Devorast glanced at him, as though he were affected in some way by that image, but what little trace of emotion Pristoleph thought he saw in the Cormyrean’s face was gone as quickly as it appeared.

“It’s been yearsdecades, reallyand I still wonder about that doll. What happened to the little girl who must have loved it? Did she drop it and not notice? Did she try to retrieve it from the midden before her mother pulled her away? Anything that goes in there doesn’t come out in any condition to be hugged ever again.”

Devorast smirked, and Pristoleph laughed a little.

“See this building here,” the ransar said, pointing to a brick building whose walls had been repaired so many times it looked like the patchwork rag doll of Pristoleph’s childhood memory. “This used to be an inn. My mother worked here.”
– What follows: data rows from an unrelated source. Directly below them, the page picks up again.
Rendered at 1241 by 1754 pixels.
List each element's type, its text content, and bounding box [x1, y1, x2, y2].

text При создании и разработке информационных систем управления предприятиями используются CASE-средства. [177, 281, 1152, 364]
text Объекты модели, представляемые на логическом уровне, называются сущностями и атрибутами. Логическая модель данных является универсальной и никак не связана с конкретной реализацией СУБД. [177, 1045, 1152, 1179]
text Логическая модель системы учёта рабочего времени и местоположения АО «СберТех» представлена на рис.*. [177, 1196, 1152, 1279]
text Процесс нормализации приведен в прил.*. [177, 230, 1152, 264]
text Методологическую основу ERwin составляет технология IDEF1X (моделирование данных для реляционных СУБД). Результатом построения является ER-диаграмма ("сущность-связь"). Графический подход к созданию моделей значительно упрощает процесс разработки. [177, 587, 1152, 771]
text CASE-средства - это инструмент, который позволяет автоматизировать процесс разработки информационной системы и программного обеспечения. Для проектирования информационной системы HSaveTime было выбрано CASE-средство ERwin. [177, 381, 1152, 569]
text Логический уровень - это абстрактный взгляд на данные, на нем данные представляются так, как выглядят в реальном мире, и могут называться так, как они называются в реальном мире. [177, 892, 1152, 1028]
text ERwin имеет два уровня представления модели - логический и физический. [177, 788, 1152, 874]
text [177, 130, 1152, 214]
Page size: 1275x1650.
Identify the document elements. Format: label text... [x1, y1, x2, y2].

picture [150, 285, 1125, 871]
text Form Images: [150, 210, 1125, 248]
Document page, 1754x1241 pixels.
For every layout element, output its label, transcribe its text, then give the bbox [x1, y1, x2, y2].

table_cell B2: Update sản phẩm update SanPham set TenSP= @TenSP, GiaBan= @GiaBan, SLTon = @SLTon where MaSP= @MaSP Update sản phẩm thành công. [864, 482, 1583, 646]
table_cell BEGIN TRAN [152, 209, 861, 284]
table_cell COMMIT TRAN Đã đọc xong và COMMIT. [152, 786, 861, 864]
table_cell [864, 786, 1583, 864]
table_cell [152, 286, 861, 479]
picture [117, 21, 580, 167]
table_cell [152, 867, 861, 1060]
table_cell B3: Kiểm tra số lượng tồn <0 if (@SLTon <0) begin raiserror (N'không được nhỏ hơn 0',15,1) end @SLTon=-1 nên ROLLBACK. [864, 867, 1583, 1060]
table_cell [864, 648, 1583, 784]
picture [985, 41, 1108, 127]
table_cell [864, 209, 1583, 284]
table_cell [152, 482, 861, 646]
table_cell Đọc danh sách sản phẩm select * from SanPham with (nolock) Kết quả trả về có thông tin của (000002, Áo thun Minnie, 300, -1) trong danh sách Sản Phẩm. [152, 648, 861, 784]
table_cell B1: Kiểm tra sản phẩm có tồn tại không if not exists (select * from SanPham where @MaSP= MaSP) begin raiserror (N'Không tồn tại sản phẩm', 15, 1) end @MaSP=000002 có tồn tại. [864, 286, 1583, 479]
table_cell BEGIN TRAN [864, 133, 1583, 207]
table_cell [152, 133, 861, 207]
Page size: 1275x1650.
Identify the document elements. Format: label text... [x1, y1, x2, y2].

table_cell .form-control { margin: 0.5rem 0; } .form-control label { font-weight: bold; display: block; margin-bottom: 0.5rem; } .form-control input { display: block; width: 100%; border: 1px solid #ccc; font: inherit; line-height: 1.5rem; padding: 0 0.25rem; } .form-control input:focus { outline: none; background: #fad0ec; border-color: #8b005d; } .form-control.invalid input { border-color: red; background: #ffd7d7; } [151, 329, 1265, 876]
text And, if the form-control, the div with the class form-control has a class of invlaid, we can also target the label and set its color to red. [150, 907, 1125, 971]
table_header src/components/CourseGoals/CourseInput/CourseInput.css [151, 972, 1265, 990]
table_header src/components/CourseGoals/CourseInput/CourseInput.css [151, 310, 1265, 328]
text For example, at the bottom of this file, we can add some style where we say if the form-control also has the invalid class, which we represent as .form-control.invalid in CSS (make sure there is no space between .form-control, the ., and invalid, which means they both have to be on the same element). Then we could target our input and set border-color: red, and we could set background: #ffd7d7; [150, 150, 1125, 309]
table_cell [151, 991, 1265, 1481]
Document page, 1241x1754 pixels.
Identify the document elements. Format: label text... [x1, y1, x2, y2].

Devorast stopped and looked at the building, and Pristoleph stood behind him. He waited for Devorast to ask for more information or to show any interest in anything he was saying, but he got nothing in response but a mute examination of the falling-down old inn.

“She would take men there,” Pristoleph said.

An old man dressed in rags that had to be tied onto him staggered toward Pristoleph. His clothes looked and smelled no different than the midden ditch that ran like a stripe of feces, urine, garbage, and dead rats down the middle of the street. Pristoleph locked his eyes on the beggar’s and the man wilted under the ransar’s steady, firm gaze. The old man turned on his heel and scurried off into a garbage-strewn alley.